Likewise, top-level leaders tend to be very protective of their staff. Feinstein was most likely legitimately angry when the CIA hacked her staffer’s computers. Now those same staffers have a strong reason to dislike the people doing the redaction, and you put them in the same room with someone who’s already angry on their behalf…

These guys probably won’t even have to try very hard to convince her it’s in the nation’s (and her career’s) best interest to blow this thing as open as she can. And when it comes to rejecting the redactions, she’s not going to be reading it and analyzing it herself…her staff is going to be going through it line-by-line and playing each change off the letter of the law for classified information.

Trust me, anyone who’s worked on a government staff learns how to “lawyer” really fast, and they get extremely good at playing the rules. While it’s certainly possible that their influence may be low, in all likelihood they’ve been waiting for this.

It’ll be interesting to see how it works out.

DogBreath says:

Least Untruthful Press release from the future...

Following the rule of the 3Ds = Defend, Deflect, Deny:

In other news, the CIA and White House are refuting Senator Dianne Feinstein’s allegation of excessive blacking out on the Senate Intelligence Committee’s torture report. Explaining that, “No one else (in the White House or CIA) is having any problem reading the report (the unredacted one, of course). Old people frequently have poor eyesight and she should see her optometrist. If she still has a problem with blacking out, perhaps she should stop drinking alcohol altogether.
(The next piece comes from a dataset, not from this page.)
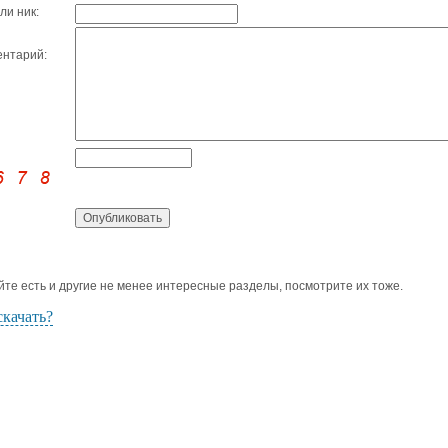
ли ник:
нтарий:
йте есть и другие не менее интересные разделы, посмотрите их тоже.
скачать?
We have released the report (but not before we blacked out practically the entire thing) to Senator Feinstein, and it is she who is refusing to release the (blacked out released) report.”
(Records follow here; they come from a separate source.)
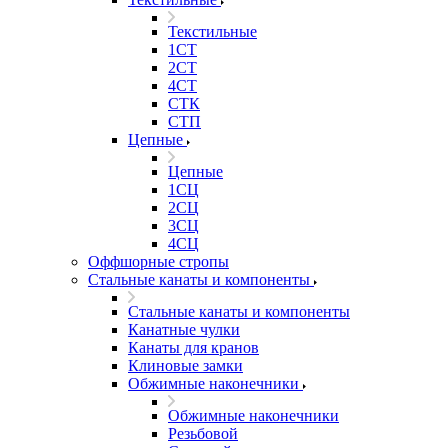
Текстильные
1СТ
2СТ
4СТ
СТК
СТП
Цепные
Цепные
1СЦ
2СЦ
3СЦ
4СЦ
Оффшорные стропы
Стальные канаты и компоненты
Стальные канаты и компоненты
Канатные чулки
Канаты для кранов
Клиновые замки
Обжимные наконечники
Обжимные наконечники
Резьбовой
“Never pick a fight with people who buy ink by the barrel.”
Mark Twain

Updated:

“Never pick a fight with governments who buy toner by the ton.”
DogBreath (2014)

Digger says:

Release the full unedited report...

We’ll determine who or what is wrong, and charge the people accordingly.

Those assholes who tortured folks? I’m thinking old testament here – give them 10x the treatment they dished out and covered up, every stinking person that was involved with either the torture, covering it up and saying “it’s okay”.

Once we’ve cleared out the entire Executive branch with the entire CIA and NSA staff, we can start fresh with real people who actually understand the Constitution and Bill of Rights and will actually uphold their oaths to uphold and protect each.

9/11 did NOT change the constitution or bill of rights, period.